There is also the image factor. Marx was the first to talk about commodity fetishism, wherein we transplant subjective emotions, relationships and statuses onto objective objects. Just as an iPod is more than an MP3 player — it represents individuality and personalization, too — carrying a cup of coffee earns you an aura of ambition and intelligence.
These two factors — the inflated expectations along with the superficial image — may very well be at the heart of my attraction to coffee. Yet this awareness prompts a perplexing question: How come it still works after the fact?
What we are saying is that at least part of the draw to caffeine is psychological.
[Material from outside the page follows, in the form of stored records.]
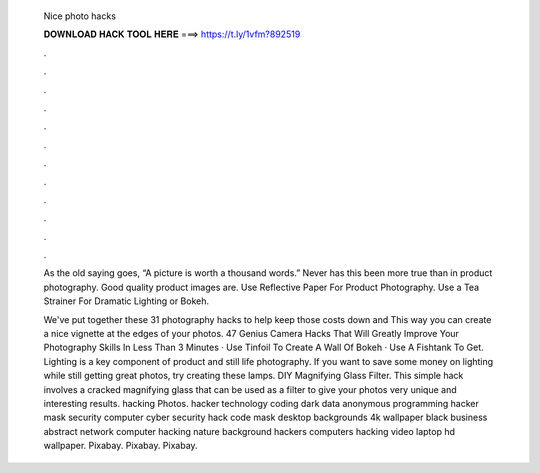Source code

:   Nice photo hacks
  
  
  
  𝐃𝐎𝐖𝐍𝐋𝐎𝐀𝐃 𝐇𝐀𝐂𝐊 𝐓𝐎𝐎𝐋 𝐇𝐄𝐑𝐄 ===> https://t.ly/1vfm?892519
  
  
  
  .
  
  
  
  .
  
  
  
  .
  
  
  
  .
  
  
  
  .
  
  
  
  .
  
  
  
  .
  
  
  
  .
  
  
  
  .
  
  
  
  .
  
  
  
  .
  
  
  
  .
  
  As the old saying goes, “A picture is worth a thousand words.” Never has this been more true than in product photography. Good quality product images are. Use Reflective Paper For Product Photography. Use a Tea Strainer For Dramatic Lighting or Bokeh.
  
  We've put together these 31 photography hacks to help keep those costs down and This way you can create a nice vignette at the edges of your photos. 47 Genius Camera Hacks That Will Greatly Improve Your Photography Skills In Less Than 3 Minutes · Use Tinfoil To Create A Wall Of Bokeh · Use A Fishtank To Get. Lighting is a key component of product and still life photography. If you want to save some money on lighting while still getting great photos, try creating these lamps. DIY Magnifying Glass Filter. This simple hack involves a cracked magnifying glass that can be used as a filter to give your photos very unique and interesting results. hacking Photos. hacker technology coding dark data anonymous programming hacker mask security computer cyber security hack code mask desktop backgrounds 4k wallpaper black business abstract network computer hacking nature background hackers computers hacking video laptop hd wallpaper. Pixabay. Pixabay. Pixabay.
Sure, the chemicals are still all there. But the intense feelings of dependency we attach to coffee are seemingly the results of a self-deceptive placebo effect, right? Why am I still drawn to the warm, milky beverage when I know that at least part of the promise it holds is made up?
We’ve all construed and upheld the myth that coffee will help you get what you need to do done. Psychologically, I can hardly get started on that looming term paper without a cup of coffee at my side. I know drinking coffee won’t make me any smarter, but I’m still not really sure if my computer or thermos is more indispensable for me to achieve any writing.
I suppose it’s comparable to Hemingway’s relationship with alcohol, Burroughs’s heroin habit or Rand’s dependency on amphetamines (not that I include myself in that list of greats). Point being, as writers and artists, we attach our creative juices to particular substances. In those cases, the substances had addictive features far greater than caffeine. But the initial association between productivity and some external substance is the heart of the matter. It functions like a crutch. It’s sort of like saying, “Once I’ve got a warm cup then the paper will be doable.”
Sure, we’re limiting ourselves by thinking that we can’t accomplish whatever we’ve got on the plate before then. But if all it takes for me to study another hour to come up with a thesis or memorize these 25 index cards is another $2 off the meal plan and a little jitteriness, why not?